Pair Trading with Komatsu and AmeraMex International

The main advantage of trading using opposite Komatsu and AmeraMex International positions is that it hedges away some unsystematic risk. Because of two separate transactions, even if Komatsu position performs unexpectedly, AmeraMex International can make up some of the losses. Pair trading also minimizes risk from directional movements in the market. For example, if an entire industry or sector drops because of unexpected headlines, the short position in AmeraMex International will offset losses from the drop in AmeraMex International's long position.

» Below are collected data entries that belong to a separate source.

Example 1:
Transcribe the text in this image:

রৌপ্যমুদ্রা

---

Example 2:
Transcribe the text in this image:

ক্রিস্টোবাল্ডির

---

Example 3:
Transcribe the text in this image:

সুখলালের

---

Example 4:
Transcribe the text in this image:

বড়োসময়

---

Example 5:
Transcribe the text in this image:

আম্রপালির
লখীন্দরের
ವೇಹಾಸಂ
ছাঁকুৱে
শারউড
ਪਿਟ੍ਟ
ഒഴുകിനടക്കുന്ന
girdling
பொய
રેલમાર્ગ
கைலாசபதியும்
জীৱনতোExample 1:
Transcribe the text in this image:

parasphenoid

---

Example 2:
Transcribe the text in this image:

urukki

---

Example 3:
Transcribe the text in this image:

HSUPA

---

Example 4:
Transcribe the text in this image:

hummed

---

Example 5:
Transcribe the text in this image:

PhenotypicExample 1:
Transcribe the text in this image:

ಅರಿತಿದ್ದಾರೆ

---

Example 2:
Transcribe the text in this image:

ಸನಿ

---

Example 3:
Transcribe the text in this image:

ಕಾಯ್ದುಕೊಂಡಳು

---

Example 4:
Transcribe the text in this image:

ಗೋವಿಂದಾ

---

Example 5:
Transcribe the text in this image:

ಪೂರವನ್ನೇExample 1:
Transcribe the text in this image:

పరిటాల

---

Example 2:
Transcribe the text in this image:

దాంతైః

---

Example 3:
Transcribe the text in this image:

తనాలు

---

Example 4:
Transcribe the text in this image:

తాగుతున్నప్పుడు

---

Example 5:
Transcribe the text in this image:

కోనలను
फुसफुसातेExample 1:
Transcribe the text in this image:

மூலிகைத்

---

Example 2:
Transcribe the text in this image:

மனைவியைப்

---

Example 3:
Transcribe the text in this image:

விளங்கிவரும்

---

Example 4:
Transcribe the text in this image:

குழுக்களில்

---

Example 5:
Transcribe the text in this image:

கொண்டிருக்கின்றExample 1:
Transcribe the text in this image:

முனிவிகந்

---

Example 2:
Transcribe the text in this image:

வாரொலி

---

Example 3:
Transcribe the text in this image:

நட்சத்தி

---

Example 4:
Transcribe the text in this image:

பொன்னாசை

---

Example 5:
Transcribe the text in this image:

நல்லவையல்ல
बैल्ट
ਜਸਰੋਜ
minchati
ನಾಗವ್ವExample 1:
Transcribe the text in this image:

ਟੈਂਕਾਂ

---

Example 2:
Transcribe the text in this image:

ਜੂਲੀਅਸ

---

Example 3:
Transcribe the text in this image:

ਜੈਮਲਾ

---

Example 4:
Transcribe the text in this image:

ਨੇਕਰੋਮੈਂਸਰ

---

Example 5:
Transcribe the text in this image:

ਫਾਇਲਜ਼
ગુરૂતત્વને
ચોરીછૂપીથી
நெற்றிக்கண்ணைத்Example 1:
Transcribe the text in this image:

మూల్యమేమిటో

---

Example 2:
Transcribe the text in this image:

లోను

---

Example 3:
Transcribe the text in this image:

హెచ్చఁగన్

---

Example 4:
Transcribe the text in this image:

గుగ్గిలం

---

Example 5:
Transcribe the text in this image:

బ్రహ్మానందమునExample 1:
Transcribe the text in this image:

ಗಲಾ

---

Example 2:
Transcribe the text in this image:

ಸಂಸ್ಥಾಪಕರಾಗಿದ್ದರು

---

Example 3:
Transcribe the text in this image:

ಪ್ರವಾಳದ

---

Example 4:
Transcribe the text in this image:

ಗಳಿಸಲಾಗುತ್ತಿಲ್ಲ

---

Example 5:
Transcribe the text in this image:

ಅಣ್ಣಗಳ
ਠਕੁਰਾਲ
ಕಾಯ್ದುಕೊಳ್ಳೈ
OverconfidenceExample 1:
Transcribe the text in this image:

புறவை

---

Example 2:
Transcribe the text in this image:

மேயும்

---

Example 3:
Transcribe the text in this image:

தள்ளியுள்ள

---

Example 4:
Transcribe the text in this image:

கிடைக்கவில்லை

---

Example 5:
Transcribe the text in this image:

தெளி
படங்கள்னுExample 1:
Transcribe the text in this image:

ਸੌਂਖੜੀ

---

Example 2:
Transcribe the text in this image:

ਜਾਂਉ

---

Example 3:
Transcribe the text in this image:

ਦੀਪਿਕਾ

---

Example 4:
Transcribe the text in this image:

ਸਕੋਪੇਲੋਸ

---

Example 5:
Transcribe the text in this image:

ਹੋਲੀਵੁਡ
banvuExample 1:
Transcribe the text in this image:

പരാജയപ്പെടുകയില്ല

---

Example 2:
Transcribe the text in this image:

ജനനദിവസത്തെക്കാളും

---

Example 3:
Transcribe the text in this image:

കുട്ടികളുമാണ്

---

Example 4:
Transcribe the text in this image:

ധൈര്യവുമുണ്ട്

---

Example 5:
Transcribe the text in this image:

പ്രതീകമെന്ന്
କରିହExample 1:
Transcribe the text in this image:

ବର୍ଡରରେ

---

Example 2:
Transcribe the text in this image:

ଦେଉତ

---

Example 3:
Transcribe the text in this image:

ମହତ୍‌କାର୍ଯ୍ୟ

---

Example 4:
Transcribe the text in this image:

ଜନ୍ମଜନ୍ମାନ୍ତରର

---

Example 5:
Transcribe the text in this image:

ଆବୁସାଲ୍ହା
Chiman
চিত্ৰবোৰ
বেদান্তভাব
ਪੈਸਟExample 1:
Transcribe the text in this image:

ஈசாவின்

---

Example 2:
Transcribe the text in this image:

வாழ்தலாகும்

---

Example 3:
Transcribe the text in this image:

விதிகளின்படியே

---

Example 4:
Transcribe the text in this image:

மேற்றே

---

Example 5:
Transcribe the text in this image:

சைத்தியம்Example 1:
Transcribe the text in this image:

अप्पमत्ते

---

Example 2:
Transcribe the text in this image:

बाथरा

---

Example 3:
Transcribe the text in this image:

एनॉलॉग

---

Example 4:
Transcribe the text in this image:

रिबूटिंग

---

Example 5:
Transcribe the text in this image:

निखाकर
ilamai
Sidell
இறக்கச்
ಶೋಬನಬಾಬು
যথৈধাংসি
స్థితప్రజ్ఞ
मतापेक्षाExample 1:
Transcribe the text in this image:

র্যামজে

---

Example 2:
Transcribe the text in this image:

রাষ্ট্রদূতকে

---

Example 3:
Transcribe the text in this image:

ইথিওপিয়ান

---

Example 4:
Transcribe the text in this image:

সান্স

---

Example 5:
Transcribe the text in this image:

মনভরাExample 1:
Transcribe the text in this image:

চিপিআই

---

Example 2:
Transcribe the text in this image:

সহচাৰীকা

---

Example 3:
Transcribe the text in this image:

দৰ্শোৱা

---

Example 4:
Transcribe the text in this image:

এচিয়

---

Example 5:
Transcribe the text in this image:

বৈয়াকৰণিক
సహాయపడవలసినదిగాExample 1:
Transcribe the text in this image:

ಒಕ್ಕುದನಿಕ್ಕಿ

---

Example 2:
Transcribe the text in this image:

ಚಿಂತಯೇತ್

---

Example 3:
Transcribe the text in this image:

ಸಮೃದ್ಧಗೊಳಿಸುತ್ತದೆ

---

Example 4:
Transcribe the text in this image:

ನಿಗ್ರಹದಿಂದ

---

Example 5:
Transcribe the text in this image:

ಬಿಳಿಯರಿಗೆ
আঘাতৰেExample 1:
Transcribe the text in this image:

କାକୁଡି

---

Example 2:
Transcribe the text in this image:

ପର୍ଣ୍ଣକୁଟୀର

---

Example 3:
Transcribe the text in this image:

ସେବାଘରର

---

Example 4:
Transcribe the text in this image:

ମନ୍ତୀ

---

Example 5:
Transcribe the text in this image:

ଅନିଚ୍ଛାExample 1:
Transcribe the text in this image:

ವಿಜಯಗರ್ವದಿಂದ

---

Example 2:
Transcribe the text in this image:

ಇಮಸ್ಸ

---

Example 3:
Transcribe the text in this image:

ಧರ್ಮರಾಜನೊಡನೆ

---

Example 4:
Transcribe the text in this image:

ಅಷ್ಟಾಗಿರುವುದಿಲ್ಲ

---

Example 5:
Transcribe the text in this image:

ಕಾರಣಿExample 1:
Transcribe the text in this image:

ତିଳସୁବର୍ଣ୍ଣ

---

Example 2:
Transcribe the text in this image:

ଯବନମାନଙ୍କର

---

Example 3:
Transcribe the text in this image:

The idea behind Komatsu and AmeraMex International pairs trading is to make the combined position market-neutral, meaning the overall market's direction will not affect its win or loss (or potential downside or upside). This can be achieved by designing a pairs trade with two highly correlated stocks or equities that operate in a similar space or sector, making it possible to obtain profits through simple and relatively low-risk investment.
Check out your portfolio center.
Note that this page's information should be used as a complementary analysis to find the right mix of equity instruments to add to your existing portfolios or create a brand new portfolio. You can also try the Pattern Recognition module to use different Pattern Recognition models to time the market across multiple global exchanges.